A switch in time
Taking a cue from Scindia's switch to the BJP, experts draw inspiration from those who have been there, done that to decode whys and hows of top bosses joining competitors in the corporate world
When Jyotiraditya M Scindia ended his 18-year-long association with the Congress last week to join the ruling rival Bharatiya Janata Party, taking the grand old party and the nation by surprise, he said in his resignation letter, "...It is now time for me to move on...This path has been drawing out over the last year." Although his father Madhavrao was a Congress veteran, the cracks in Scindia's relation with the party had begun to appear long ago.
The Congress snubbing him as the chief ministerial candidate for the Madhya Pradesh polls in 2019 despite being one of the prominent next-gen faces, the lack of leadership in the grand old party, unfulfilled manifesto promises, and finally, no assurance over a Rajya Sabha (RS) seat, were some of the key reasons cited behind the former Member of Parliament's exit. Though he had been vocally critical of the BJP in the past, given that he was able to bag an RS nomination from the party within a day of joining, it seems that the switch was inevitable.
Scindia with Union home minister and BJP leader Amit Shah
Such deflections are common in the corporate world, too. We may think that reaching the top of an organisation may be the ultimate goal, but chief executive officers, managing directors and other members of the top brass, many of whom may have toiled for years to get to leadership positions, quit to join competitors often.
What prompts such switches, what happens once you join a rival firm, and what can companies do to retain leadership talent?
We spoke to three executive coaches to decode these questions. Here are five key takeaways.
1. Personal growth, pay, politics
One's personal career growth can't plateau after reaching the top. Mediocrity is one of the main reasons behind corporate leaders joining rival camps, says executive presence coach Vikram, who works with senior Fortune 100 leaders. As in the case of Scindia, despite good performance, if the leader is not recognised or given due credit, it leads to dissatisfaction. "Many high-potential leaders expect faster career growth. When this is denied, they may switch. Other reasons include higher pay package, lack of vision or strategy in the current company and internal politics," he adds.
2. Question your new pick
"When any employee at the senior level switches to a competitor, they bring with them core values of their former company, insight into its strategy, along with data," says Vandana Shah, founder of Chrrysallis, a corporate mentoring firm, and an executive coach. Keeping this in mind, Vikram adds that before making a switch, one should question the intention of the new firm — is it looking for your expertise or just your clients and
3. Graceful exit
There are some restrictive clauses that some companies make their senior management members sign to avoid poaching later on. "One must be careful about what they're signing up for. You should have a fool-proof plan to skirt around the legal tangles, when you decide to join a rival firm," says Ashwin Srivastava, founder, Great Manager Institute, which provides people management training. As the leader, one should also exit gracefully to make sure the door is never closed for the future. "Be diplomatic, but also explain to them why you're leaving. Make an attempt to be in a win-win situation," advises Shah.
4. Game plan
A lot of corporate leaders end up in companies whose policies they may have criticised earlier, much like Scindia. "Take all the positive lessons you learnt to the new company, and forget and move on from negative feelings that may have existed before," says Shah. The employees in your new company are likely to look at you with doubt as you join from a rival firm. Understand how they work, build confidence among them and create your own leadership brand. "Be mindful of how you reveal sensitive information about your past clients, projects or colleagues. Your new co-workers may think you can't be trusted with sensitive information," Vikram adds.

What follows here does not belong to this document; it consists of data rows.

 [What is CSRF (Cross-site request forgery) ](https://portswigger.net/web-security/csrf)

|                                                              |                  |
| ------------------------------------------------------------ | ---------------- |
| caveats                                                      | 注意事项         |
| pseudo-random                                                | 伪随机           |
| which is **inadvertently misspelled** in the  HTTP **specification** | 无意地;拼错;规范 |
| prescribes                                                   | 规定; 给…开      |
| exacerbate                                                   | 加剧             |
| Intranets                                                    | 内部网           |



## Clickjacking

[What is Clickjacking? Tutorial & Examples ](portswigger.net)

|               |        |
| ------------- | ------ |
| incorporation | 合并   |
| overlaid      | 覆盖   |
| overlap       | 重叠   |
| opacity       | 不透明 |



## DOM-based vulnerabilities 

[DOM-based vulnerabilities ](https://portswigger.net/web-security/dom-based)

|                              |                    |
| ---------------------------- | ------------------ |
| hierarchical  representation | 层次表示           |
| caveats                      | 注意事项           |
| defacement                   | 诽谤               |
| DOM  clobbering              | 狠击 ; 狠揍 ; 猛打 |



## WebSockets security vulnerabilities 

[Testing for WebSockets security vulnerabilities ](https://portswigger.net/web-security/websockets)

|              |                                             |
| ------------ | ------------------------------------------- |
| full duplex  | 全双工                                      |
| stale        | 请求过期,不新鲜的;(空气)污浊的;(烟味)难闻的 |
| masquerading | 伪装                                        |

5. Companies, it's time to reflect
5With the war for talent intensifying, it will get tougher for organisations to retain good people. The priorities of leaders are also shifting from being loyal to seeking quicker growth. "There is a common perception that the CEO is the company. But they have their own set of ambitions. Boards focus on development of junior and middle management, but not on the senior leaders. Thinking of the career growth of the top leaders is critical. Boards need to take care of their needs, outside of the growth of the company," suggests Srivastava. Vikram agrees that organisations need to place the right leader in the right place. "Sometimes, it is good to let them go and hope that they will return in the future."
Learn, evaluate move on
Sandeep Gulati moved from being the chief operating officer (COO), Asia Pacific, South Africa, at StarTek Inc, an outsourcing firm, to ManpowerGroup, a workforce solutions firm, as the managing director in September 2019.
"My decision [to switch to ManpowerGroup] was based on some key questions that I asked myself. Am I relevant to the changing landscape? Am I contributing to the company as well as to myself? Am I learning? If you keep evaluating yourself, you will know when it's the right time to take the plunge," he shares.

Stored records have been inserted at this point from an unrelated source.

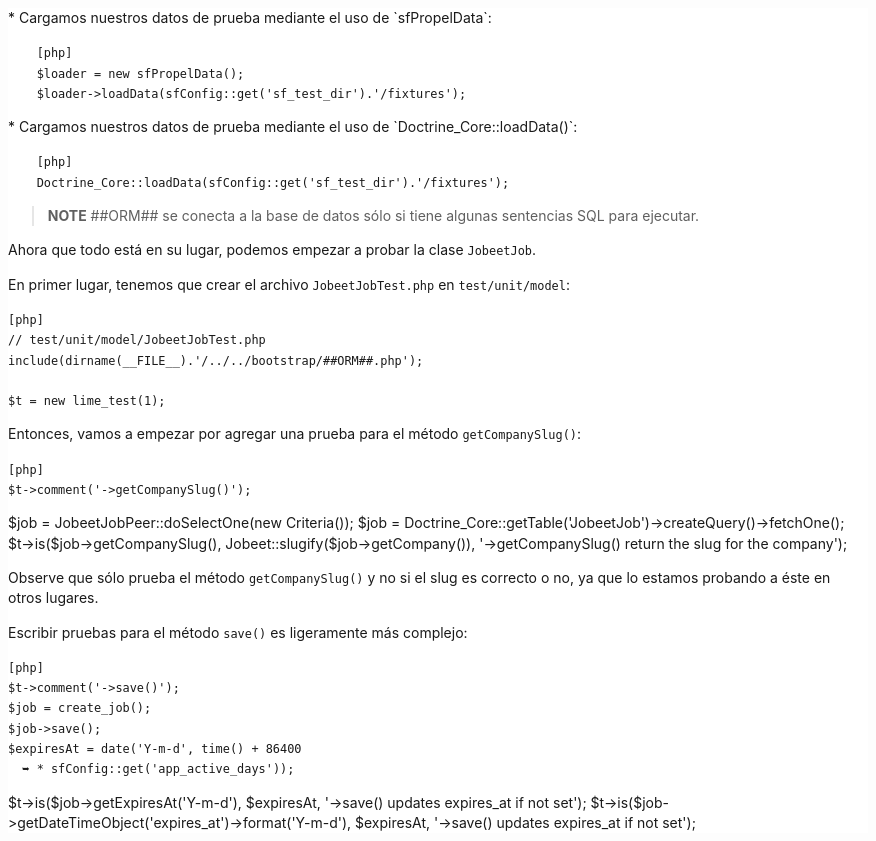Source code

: <propel>
  * Cargamos nuestros datos de prueba mediante el uso de `sfPropelData`:

        [php]
        $loader = new sfPropelData();
        $loader->loadData(sfConfig::get('sf_test_dir').'/fixtures');
</propel>
<doctrine>
  * Cargamos nuestros datos de prueba mediante el uso de `Doctrine_Core::loadData()`:

        [php]
        Doctrine_Core::loadData(sfConfig::get('sf_test_dir').'/fixtures');
</doctrine>

>**NOTE**
>##ORM## se conecta a la base de datos sólo si tiene algunas sentencias SQL para
>ejecutar.

Ahora que todo está en su lugar, podemos empezar a probar la clase `JobeetJob`.

En primer lugar, tenemos que crear el archivo `JobeetJobTest.php` en `test/unit/model`:

    [php]
    // test/unit/model/JobeetJobTest.php
    include(dirname(__FILE__).'/../../bootstrap/##ORM##.php');

    $t = new lime_test(1);

Entonces, vamos a empezar por agregar una prueba para el método `getCompanySlug()`:

    [php]
    $t->comment('->getCompanySlug()');
<propel>
    $job = JobeetJobPeer::doSelectOne(new Criteria());
</propel>
<doctrine>
    $job = Doctrine_Core::getTable('JobeetJob')->createQuery()->fetchOne();
</doctrine>
    $t->is($job->getCompanySlug(), Jobeet::slugify($job->getCompany()), '->getCompanySlug() return the slug for the company');

Observe que sólo prueba el método `getCompanySlug()` y no si el slug es correcto o no, ya que lo estamos probando a éste en otros lugares.

Escribir pruebas para el método `save()` es ligeramente más complejo:

    [php]
    $t->comment('->save()');
    $job = create_job();
    $job->save();
    $expiresAt = date('Y-m-d', time() + 86400
      ➥ * sfConfig::get('app_active_days'));
<propel>
    $t->is($job->getExpiresAt('Y-m-d'), $expiresAt, '->save() updates expires_at if not set');
</propel>
<doctrine>
    $t->is($job->getDateTimeObject('expires_at')->format('Y-m-d'), $expiresAt, '->save() updates expires_at if not set');
</doctrine>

As someone who has rotated around in different roles before reaching the top, he feels it's important to unlearn when one is making such transitions. "Both companies had one factor in common — they were people-centric. So you have to be a sponge and absorb your new eco-system. Listen to employees in your new company, respect the organisation, and then take the baton from there. Don't just sit on the top and judge others. Go with the mindset that you're being evaluated," he advises.